Ruby has two styles to write if.

1. if foo then bar end
2. foo if bar

This reads natural to human, but not to machines. For example, can you tell if this code is valid or not?

p if 1 then 2 else 3 end

The answer is:

$ ruby -e 'p if 1 then 2 else 3 end'
-e:1: syntax error, unexpected `then', expecting end-of-input

Because the if here is recognized as "modifier if", not "keyword if". So how does Ruby decides the type of if?

parse.y

The answer should be in the parse.y, which defines Ruby's grammer.

In the parse.y, you see keyword_if and modifier_if. It means the type of if is decided by the lexer, not the parser.

lex.c.blt

By grepping modifier_if, you will find lex.c.blt has a table of keywords in the function rb_reserved_word.

#line 31 "defs/keywords"
      {gperf_offsetof(stringpool, 33), {keyword_if, modifier_if}, EXPR_VALUE},

parse.y

The lexer starts from yylex. It calls parser_yylex, which handles the symbols like +, -, etc. If the character is not a symbol, parse_ident is called.

parse_ident checks if a keyword begins from the current position with rb_reserved_word. The returned kw is a member of the table we've seen in lex.c.blt.

    /* See if it is a reserved word.  */
    kw = rb_reserved_word(tok(p), toklen(p));

In the case of if keyword, kw->id[0] corresponds to keyword_if and kw->id[1] corresponds to modifier_if.

Actually id has two values to distinguish keywords and modifiers. According to lex.c.blt, Ruby has five modifiers.

• x if y
• x unless y
• x while y
• x until y
• x rescue y

When an if is a modifier

This is the condition that distinguishes keyword_if and modifier_if. In short, an if is a keyword if the lexer state is EXPR_BEG; otherwise, it is a modifier.

            if (IS_lex_state_for(state, (EXPR_BEG | EXPR_LABELED)))
                return kw->id[0];
            else {
                if (kw->id[0] != kw->id[1])
                    SET_LEX_STATE(EXPR_BEG | EXPR_LABEL);
                return kw->id[1];
            }

The lexer state

Among the states of the lexer, EXPR_BEG, EXPR_END and EXPR_ARG are the most important. They decides operators like +, - is unary or binary. For example:

• 1 - 2: This is binary minus because the state is EXPR_END after the 1.
• foo(-1): This is unary minus because the state is EXPR_BEG after the (.

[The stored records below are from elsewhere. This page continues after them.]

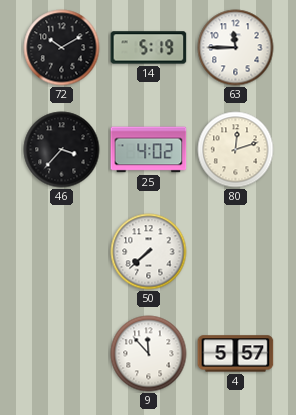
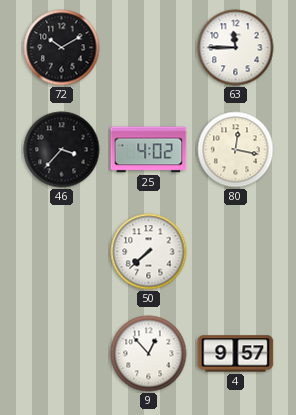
14: 5:19 -> none
80: 12:12 -> 12:17
9: 11:53 -> 12:53
4: 5:57 -> 9:57
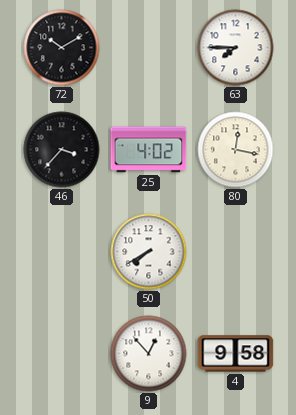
63: 11:45 -> 7:45
50: 7:38 -> 7:40
4: 9:57 -> 9:58
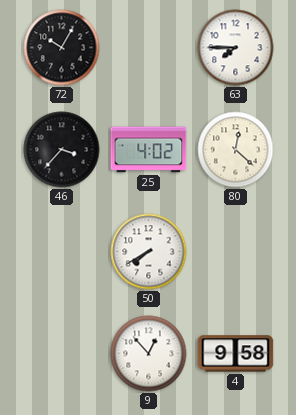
72: 10:10 -> 10:05
80: 12:17 -> 12:22
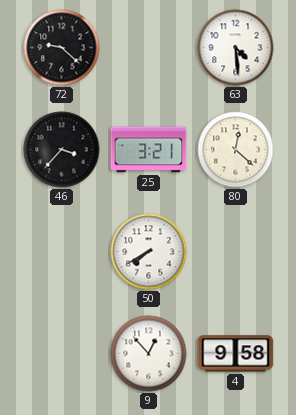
72: 10:05 -> 9:22
63: 7:45 -> 4:29
25: 4:02 -> 3:21
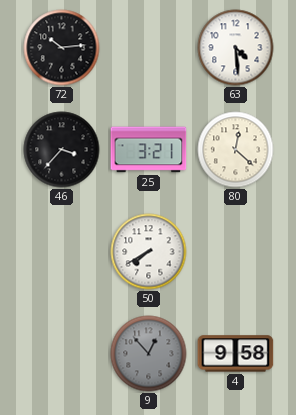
72: 9:22 -> 10:14
9 dial: white -> grey
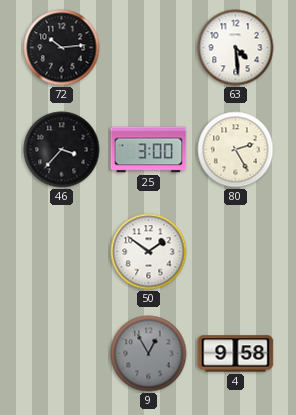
25: 3:21 -> 3:00
80: 12:22 -> 2:25
50: 7:40 -> 1:51
9: 12:53 -> 12:55
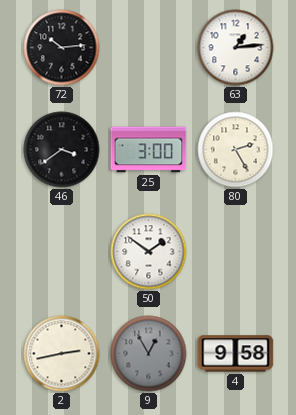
63: 4:29 -> 1:14
46: 3:37 -> 3:39
2: none -> 2:43
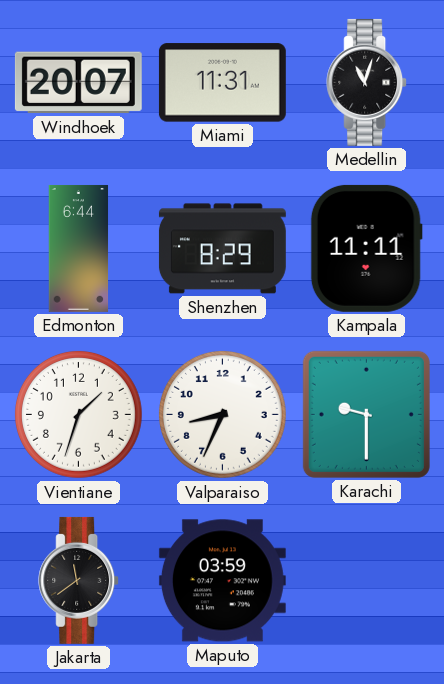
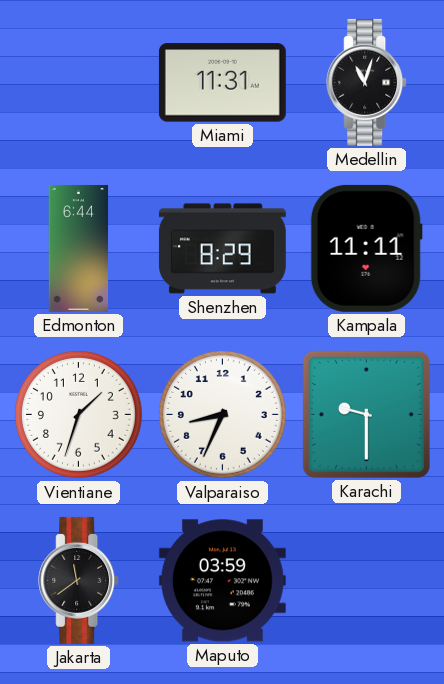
Windhoek: 20:07 -> none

EXPR_ARG is a bit tricky; On this state, the meaning of - changes by the space after it.

• foo - 1: binary minus
• foo -1: unary minus

What is interesting is that this rule is not so difficult for humans. The former "looks like" binary and the latter "looks like" unary. So you will actually never be bothered by this, unless you are implementing the parser.

keyword if and modifier if

Now you can tell an if is a keyword or modifier by checking the lexer state.

• foo() if ...: This is modifier_if because the state is EXPR_END after the ).
• foo(if ...): This is keyword_if because the state is EXPR_BEG after the (.
• foo if ...: This is modifier_if because the state is EXPR_ARG after the before if.

Why this matters to me

I think most Rubyists does not care about corner cases like this; However I needed to figure out this because I'm making my original programming language Shiika which has Ruby-like syntax.

As you've seen, parsing Ruby-like syntax is not easy, especially parsing method calls without parentheses. I'm happy if this entry helps someone who want to make a Rubyish language.